In the third issue the petitioner contends, in the alternative, in event that we approve in principle the basis adopted by the respondent, that three certain items should be added to the amount of the basis used by the respondent in his computation.

The first item is an amount of loss claimed by the transferors to have been sustained prior to the transfer of the land to the petitioner *1068through the destruction by fire of the family dwelling formerly standing upon the land and estimated to be the excess of the fair value of the dwelling over and above the amount of insurance recovered by the transferors.

The second item is the amount of the cash proceeds received by the transferors from purchasers other than the petitioner derived from the sales of 6½ acres of the land prior to the transfer of the remaining 93½ acres to the petitioner.
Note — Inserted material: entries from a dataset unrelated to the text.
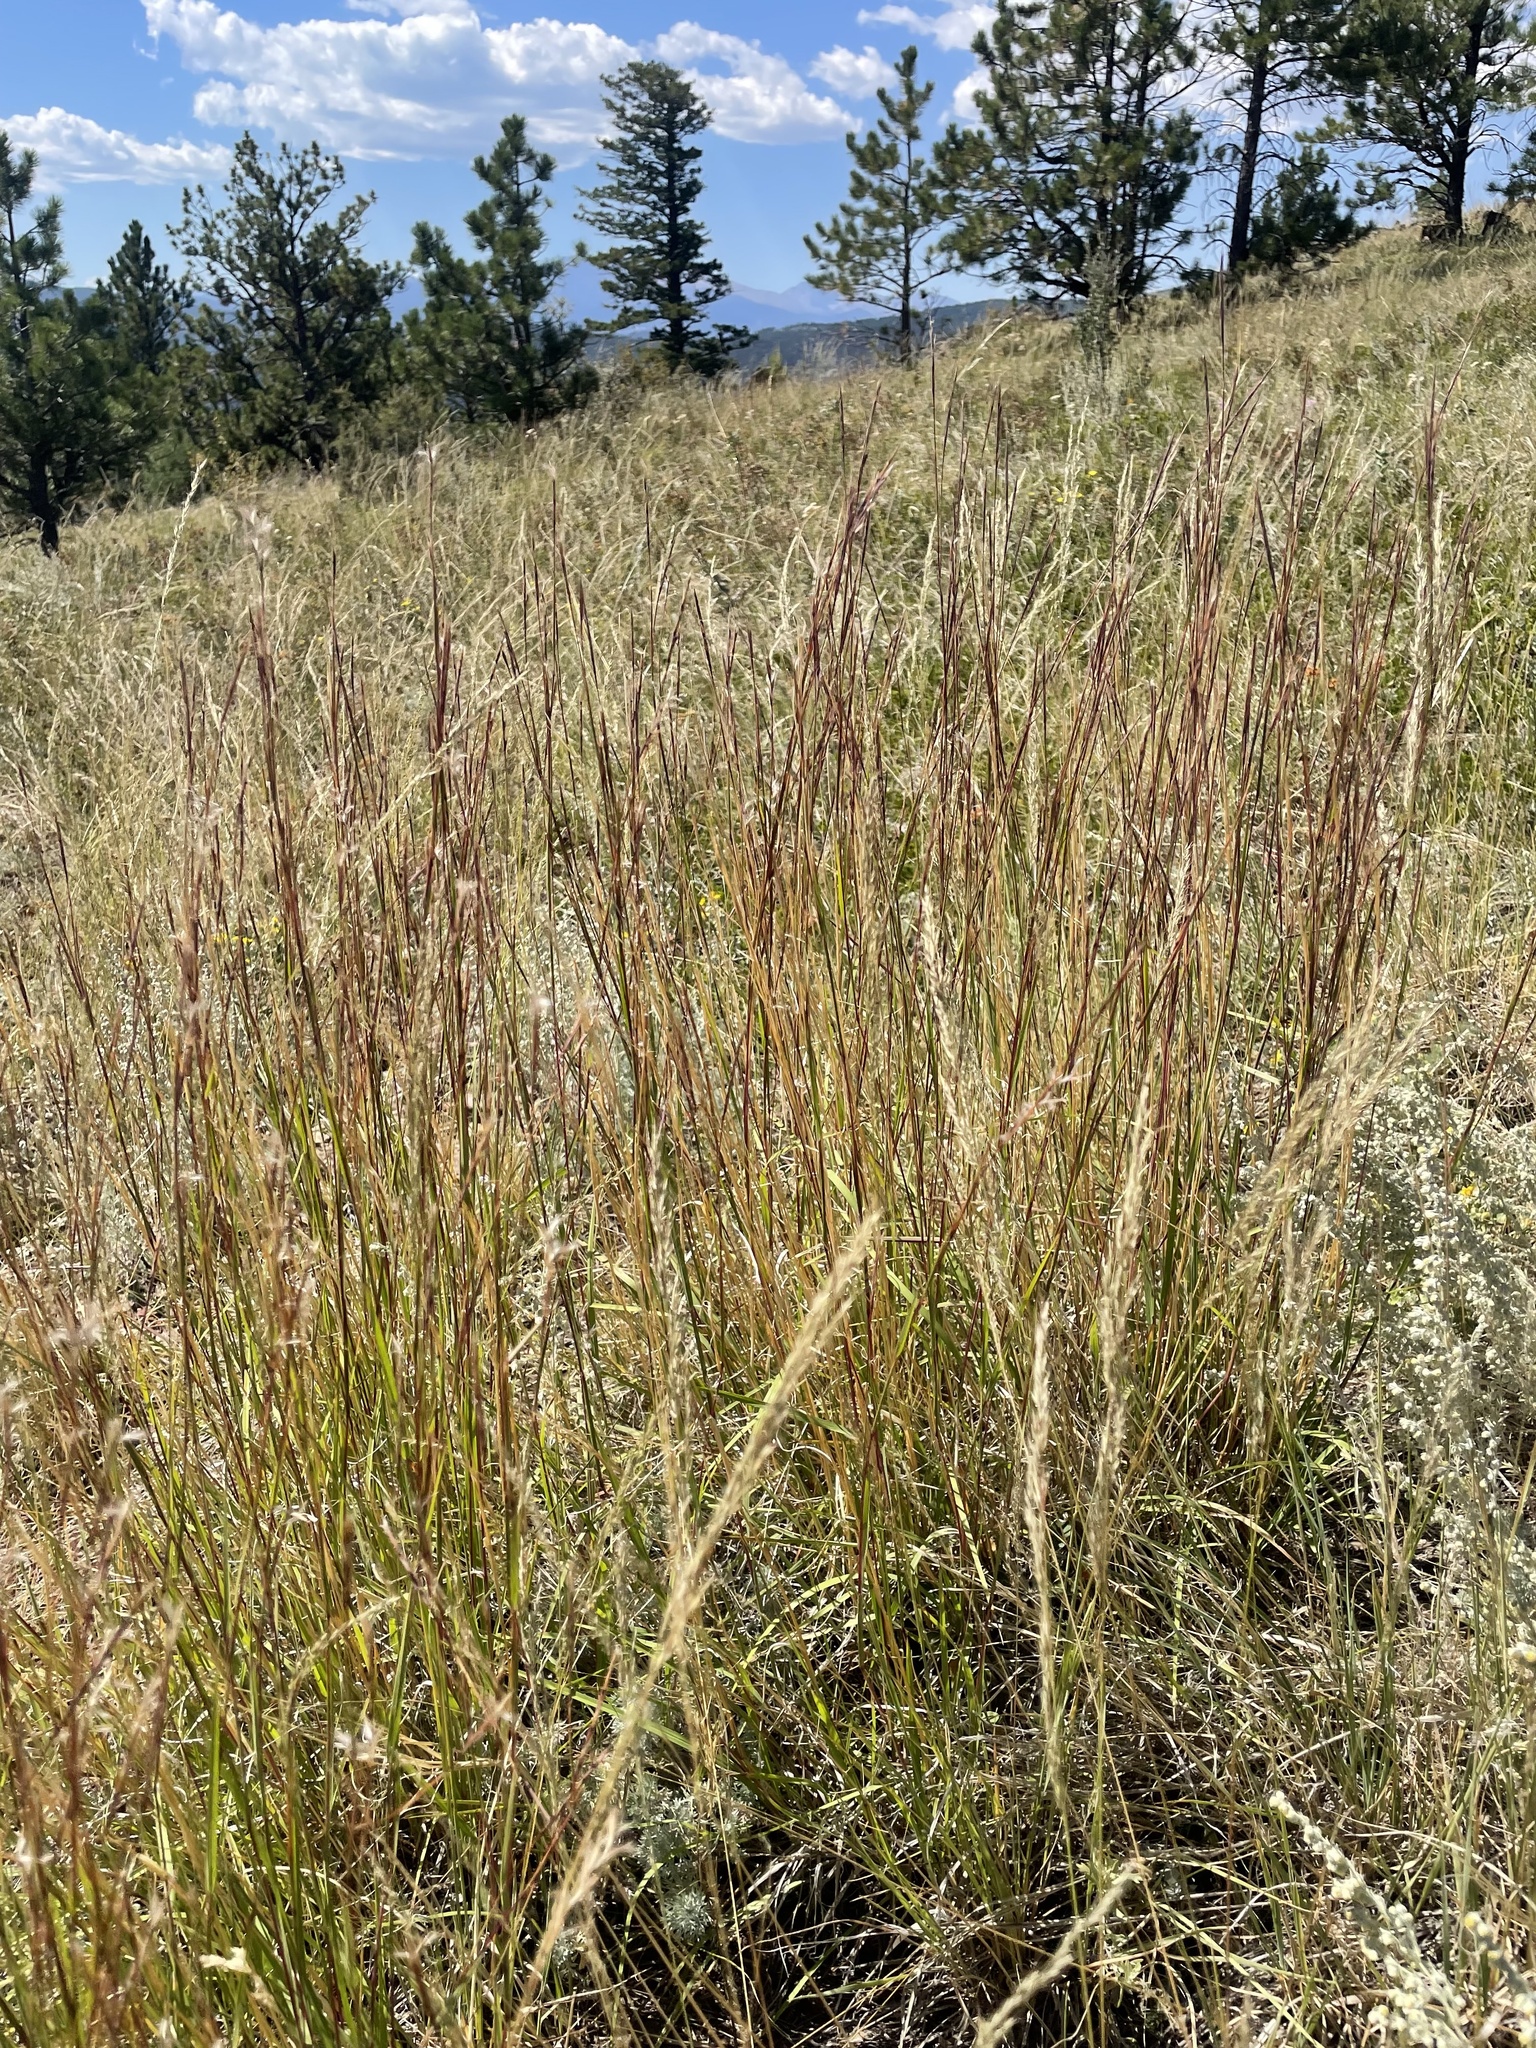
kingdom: Plantae
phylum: Tracheophyta
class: Liliopsida
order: Poales
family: Poaceae
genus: Schizachyrium
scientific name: Schizachyrium scoparium
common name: Little bluestem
The third item is an amount of prospective — if you choose, imaginary — loss, which is not shown to have ever been sustained by anyone, attributable to bad management in subdividing the land long prior to its transfer to the petitioner, resulting in a failure to afford opportunity for the maximum possible aggregate of lot frontage, thus affecting the ultimate realization upon asking prices based on frontage.

We believe it is obviously unnecessary to go into detailed discussion of the items. The first, a loss by fire, and the second, a sale of property, are manifestly transactions with which, in point of fact, the petitioner has nothing whatever to do. The third may have had some effect, downward, however, upon the prospective value of the land when turned over to the petitioner. Certainly there is no basis for calling the prospective failure to derive a maximum profit cost to anyone, be it the transferors or the petitioner.

We conclude that there is no basis in fact or in law for this claim of the petitioner.

Toward the end of the hearing the respondent moved to increase the deficiencies to conform to the facts in evidence. A careful consideration of the record shows that there is no basis of fact before us to support a redetermination upward. The motion is, therefore, denied.

Judgment will he entered pursuant to Rule 50.